Tuesday, November 13, 2012

Bungalows of Austin's West Line District

I have spent quite a bit of time trying to find out anything I can about my house and the neighborhood. There is a fabulous history center a few blocks away that I discovered when I was doing some research into buying a dilapidated mansion on the street next to mine. I have been meaning to go to the history center to research my current house, but haven’t had a chance yet.

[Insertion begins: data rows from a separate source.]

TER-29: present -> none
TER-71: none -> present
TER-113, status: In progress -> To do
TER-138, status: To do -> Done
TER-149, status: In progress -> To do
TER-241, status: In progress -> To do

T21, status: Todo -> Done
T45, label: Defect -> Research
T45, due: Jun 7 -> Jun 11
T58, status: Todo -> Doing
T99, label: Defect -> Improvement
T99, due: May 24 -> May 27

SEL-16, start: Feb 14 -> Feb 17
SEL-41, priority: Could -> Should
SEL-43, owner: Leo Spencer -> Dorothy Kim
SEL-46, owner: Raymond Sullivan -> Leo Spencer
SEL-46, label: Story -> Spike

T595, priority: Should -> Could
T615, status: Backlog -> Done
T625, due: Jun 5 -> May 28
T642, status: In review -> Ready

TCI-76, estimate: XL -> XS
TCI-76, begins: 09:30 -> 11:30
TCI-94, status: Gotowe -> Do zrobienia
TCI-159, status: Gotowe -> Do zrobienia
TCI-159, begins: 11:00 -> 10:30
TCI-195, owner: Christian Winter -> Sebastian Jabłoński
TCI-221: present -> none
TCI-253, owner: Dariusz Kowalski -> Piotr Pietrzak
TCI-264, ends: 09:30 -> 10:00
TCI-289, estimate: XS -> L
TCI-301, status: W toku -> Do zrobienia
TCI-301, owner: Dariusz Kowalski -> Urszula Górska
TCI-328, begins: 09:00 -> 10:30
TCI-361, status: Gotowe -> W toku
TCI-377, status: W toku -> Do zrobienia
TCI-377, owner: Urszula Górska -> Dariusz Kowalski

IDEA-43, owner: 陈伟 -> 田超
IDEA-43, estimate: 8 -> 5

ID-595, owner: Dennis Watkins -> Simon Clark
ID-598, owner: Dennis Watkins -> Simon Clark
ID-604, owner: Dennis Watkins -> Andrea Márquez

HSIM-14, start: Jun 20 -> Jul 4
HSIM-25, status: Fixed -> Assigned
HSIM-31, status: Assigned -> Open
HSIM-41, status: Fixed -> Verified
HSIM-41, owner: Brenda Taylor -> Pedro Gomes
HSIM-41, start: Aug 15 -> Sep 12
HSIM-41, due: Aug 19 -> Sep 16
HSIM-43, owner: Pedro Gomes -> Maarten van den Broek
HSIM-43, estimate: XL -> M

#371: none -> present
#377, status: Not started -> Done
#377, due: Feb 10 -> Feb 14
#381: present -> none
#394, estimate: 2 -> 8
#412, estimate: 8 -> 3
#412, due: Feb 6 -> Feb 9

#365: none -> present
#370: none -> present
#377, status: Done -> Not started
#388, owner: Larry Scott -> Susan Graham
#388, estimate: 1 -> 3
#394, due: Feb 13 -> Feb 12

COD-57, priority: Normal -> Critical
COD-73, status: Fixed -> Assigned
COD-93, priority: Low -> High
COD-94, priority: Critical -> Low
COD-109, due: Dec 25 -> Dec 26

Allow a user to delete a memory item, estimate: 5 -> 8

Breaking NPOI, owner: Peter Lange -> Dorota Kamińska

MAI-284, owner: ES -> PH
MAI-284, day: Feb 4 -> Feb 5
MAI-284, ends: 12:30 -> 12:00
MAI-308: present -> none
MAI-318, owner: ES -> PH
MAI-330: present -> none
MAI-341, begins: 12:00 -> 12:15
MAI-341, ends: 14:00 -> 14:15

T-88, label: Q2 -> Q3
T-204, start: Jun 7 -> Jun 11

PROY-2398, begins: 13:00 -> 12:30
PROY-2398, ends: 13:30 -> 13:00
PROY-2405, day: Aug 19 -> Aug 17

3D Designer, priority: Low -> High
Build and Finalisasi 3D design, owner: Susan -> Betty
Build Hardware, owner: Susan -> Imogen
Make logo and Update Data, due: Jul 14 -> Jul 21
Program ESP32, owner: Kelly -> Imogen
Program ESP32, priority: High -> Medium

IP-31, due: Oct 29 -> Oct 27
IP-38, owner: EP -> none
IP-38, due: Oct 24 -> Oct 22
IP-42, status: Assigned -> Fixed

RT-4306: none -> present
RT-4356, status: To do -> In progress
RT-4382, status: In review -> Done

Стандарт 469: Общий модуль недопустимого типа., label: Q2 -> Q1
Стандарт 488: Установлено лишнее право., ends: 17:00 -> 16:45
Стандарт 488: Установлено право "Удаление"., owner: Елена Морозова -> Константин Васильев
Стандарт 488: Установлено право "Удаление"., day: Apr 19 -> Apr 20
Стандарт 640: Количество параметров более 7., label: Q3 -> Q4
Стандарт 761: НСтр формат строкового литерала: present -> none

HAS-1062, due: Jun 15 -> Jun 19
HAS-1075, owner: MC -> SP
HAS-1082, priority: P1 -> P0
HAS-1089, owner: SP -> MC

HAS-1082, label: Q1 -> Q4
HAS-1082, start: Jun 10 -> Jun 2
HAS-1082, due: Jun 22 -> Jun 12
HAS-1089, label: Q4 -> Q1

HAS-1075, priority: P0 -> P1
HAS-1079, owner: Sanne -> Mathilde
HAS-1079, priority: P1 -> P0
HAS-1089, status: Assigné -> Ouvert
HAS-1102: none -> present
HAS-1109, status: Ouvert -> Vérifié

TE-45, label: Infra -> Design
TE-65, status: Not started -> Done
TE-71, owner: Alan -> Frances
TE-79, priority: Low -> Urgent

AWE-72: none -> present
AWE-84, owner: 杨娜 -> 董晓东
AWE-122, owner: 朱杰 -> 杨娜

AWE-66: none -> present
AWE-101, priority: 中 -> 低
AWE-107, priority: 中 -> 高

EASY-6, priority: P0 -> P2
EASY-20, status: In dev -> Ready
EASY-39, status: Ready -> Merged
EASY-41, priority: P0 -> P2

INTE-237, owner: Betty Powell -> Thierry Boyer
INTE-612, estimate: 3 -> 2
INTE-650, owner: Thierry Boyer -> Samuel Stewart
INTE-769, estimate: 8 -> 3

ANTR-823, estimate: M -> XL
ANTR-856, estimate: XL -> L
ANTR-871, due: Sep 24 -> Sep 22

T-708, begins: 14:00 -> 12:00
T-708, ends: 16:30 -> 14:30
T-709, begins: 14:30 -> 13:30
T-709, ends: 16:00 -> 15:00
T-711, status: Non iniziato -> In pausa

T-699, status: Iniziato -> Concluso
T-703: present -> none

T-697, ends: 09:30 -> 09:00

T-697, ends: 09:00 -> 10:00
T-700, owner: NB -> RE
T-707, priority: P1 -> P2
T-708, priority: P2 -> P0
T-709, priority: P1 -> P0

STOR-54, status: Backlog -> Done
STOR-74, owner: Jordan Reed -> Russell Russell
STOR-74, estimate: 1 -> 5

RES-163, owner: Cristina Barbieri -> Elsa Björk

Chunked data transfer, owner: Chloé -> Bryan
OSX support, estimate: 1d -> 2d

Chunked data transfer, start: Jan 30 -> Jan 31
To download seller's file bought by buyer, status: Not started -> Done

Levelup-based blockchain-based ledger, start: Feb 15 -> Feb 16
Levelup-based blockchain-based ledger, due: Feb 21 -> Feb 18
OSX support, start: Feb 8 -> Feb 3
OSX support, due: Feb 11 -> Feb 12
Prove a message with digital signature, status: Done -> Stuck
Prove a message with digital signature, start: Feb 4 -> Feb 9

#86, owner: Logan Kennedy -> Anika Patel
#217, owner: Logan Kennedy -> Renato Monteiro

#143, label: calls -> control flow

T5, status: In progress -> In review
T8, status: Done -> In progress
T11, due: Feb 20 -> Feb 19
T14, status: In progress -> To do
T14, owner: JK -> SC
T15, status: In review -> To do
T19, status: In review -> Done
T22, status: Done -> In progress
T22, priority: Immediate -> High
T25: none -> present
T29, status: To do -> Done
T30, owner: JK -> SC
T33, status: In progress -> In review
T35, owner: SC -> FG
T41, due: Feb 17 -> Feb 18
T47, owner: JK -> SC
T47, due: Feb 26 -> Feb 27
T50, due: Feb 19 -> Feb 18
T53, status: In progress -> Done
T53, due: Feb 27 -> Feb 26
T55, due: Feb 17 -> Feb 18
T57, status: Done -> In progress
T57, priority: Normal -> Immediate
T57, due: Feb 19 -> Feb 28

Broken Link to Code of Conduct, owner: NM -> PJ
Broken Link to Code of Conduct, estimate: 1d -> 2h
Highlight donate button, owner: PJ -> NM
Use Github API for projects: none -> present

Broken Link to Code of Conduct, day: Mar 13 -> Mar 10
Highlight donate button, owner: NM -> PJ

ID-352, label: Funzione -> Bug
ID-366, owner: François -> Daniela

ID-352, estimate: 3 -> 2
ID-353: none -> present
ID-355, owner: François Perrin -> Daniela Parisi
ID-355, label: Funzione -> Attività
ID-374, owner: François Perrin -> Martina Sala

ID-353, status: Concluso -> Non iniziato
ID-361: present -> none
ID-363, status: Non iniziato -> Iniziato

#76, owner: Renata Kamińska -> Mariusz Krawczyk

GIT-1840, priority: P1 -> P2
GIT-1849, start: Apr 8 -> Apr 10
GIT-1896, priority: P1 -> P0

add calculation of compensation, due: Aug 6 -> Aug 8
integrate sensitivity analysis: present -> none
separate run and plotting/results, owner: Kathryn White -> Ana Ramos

Not a bungalow. 1872 stone mansion. The very first house in the neighborhood.
Side note: I didn’t buy the mansion because I discovered it would cost a bare minimum of $100,000 to make it habitable. It had sold at auction for $300,000. The buyers were asking $500,000. Restored it’s probably worth at least $2 million. A deal either way you look at it, but I didn’t/don’t have that kind of money. Someone else bought it and tore off all the various additions to the original house. I hoped they would restore it to its former glory, but they are turning it into a McMansion. Ugh!
Anyhow, despite all the info I found about the Old West Austin Historic District and Clarksville Historic District, neither officially included my street or house. I finally discovered my house is actually in the West Line Historic District. I entered that into Google and BINGO! There was all the info I’ve been looking for. I found a 107 page-long registration form for national historic districts.
My house was actually built in 1925, not 1928 which was on the realtor's documents. It is officially a contributing building of the historic district. There is one paragraph that specifically mentions several of the houses on my street (but not mine): “As the old estates were broken up for new subdivisions, a new class of resident arose on the West Side. Raymond Heights was no longer the exclusive realm of judges and state officials. Developers carved the old estates into standard-sized lots for smaller houses. As a result, middle-class families could afford houses in the western suburb. In fact, subdivisions in the once-exclusive enclave were heavily promoted to working-class families with the means to own their own homes in the 1910s and 1920s. Early residents along one block of T------ Street in the 1920s illustrate the trend: Olin D. Farquhar (800) was a bookkeeper at the Austin Statesman, L. B. Randerson (804) was a clerk at the post office, as was William R. Warrick (806). James H. Cummings (811) was a paperhanger, Edward W. Seiders (812) was a checker, and James D. Dunlap (815) was a trainman for the Austin Street Railway (Austin city directories, 1920-1929). All of these residents owned their homes but roughly half the people living on T------ Street in the 1920s were renters. Few T------ Street residents held professional positions or owned businesses during this period. Nevertheless, it was a respectable, middle- and working-class address.”

The big house next door to me may have been owned by a checker at one time but I found out it was built by a contractor—Jacob J. Wattlinger, a partner at Wattlinger Brothers in 1922 and is eligible to be a historic property on it's own (not just as part of a historic district). Unfortunately the 90+ year-old woman who owns it has let it decay. There are two guys renting it right now. They pay for all the repairs but it doesn't look like they do a whole lot. It's desperately in need of a paint job. The shutters and some of the window trim has rotted and fallen on the roof. Judging from the units sticking out the windows, I don't think central air or heat was ever installed. I wonder if it still has all the old built-ins. Maybe I'll have to get myself invited over and find out.

The house next door. Notice the two front doors?

My little section of the neighborhood has modest bungalows. Some of them in the 500 square foot range. The section immediately east has slightly grander homes. I'll show you a few of those another time, but here's a sampling of the wonderful bungalows in my 'hood.

The garden is gorgeous!

Purple trim!


For Iroquois
This one is lovely. I want a screened in porch!
  Here are some of the ones I call the itty bitty bungalows.

 There are four bitty bungalows in a row on this street

Bitty bungalow with funky paint

It still has the 5 panel doors with crystal knobs

This last one is currently for sale. 528 square feet on a 3,000 foot lot. Tiny! It's a bit of a mess and they are selling it for the lot. The asking price is $250,000.

Notice the two front doors again. Two front doors on a one bedroom, one bath house.  This was a popular style at the time. I've heard the architectural style referred to as Cumberland style. My house had two front doors at one time too. I can tell from where the baseboards were spliced in the front bedroom. I've heard that the houses were built this way for a couple reasons. One was for multiple family use of the house. Each door opened into a private bedroom. The public areas of the house--kitchen, living room, etc. were shared by both families. I had a friend who lived in a house built at the turn of the century that was still laid out that way. The other reason was for ventilation. Both doors, usually a  bedroom and living room, opened to the porch for cross breezes and to cool the rooms.